I think haveibeenpwned is good evidence people choose weak passwords and reuse them.

DICEWARE uses ~8k words, chosen so that people can remember and spell them.


haveibeenpwned is great! but it doesn't have anything to do with password strength. it just tells you if your password hash has been leaked/stolen.

edit: seems I'm wrong and they do actually have a passwords section: https://haveibeenpwned.com/Passwords


haveibeenpwned provides no such statistic, other than reuse (75% of original set) -- a breached password is unrelated to its strength.

The simple fact that the HIBP password list contains 512 MILLION unique passwords...


> a breached password is unrelated to its strength

But most of them were weak. And most of them have been cracked by hobbyists.

https://blog.cynosureprime.com/2017/08/320-million-hashes-ex...

512 MILLION is not a large number of passwords to check. What do you think the hash rate of modern GPUs/ASICs is?

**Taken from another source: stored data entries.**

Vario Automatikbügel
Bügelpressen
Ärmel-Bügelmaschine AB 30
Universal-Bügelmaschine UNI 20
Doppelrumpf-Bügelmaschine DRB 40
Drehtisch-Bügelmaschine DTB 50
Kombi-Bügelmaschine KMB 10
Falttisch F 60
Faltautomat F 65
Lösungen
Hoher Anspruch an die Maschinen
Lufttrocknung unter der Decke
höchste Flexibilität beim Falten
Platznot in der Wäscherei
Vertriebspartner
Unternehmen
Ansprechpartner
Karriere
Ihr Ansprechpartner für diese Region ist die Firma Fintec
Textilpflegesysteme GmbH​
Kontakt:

https://www.troyhunt.com/86-of-passwords-are-terrible-and-ot...


You're forgetting the salt added. Compared to the original post I commented on, 512 mil is way larger than 10k. So it's 512 mil known passwords, times however large the salt is...it's not trivial -- and their 10k list was expected at 6hours...

Extrapolating, 10k:6hrs == 512m:35 years


A GTX1080 gets 25GH/s on MD5, that is 1.5x10^16 per week. The salt is known -- makes rainbow attacks impractical, but doesn't reduce the hashing rate.

Martin Kleppman explained the problem back in 2013: https://martin.kleppmann.com/2013/05/24/improving-security-o...


I conveniently forgot the salt is public ::facepalm::

I also was using the OP numbers, verses trying to do any math or research myself first ::second facepalm::


It alright, that's why we have HN - not to be always right first and fastest, but to go deeper.


No, clearly most people don't pick their passwords from a 10k wordlist. My argument doesn't rely on them doing that: my argument relies on them picking bad passwords. I am using 10k wordlist diceware-style passwords only as an entropy estimation of a pretty good password.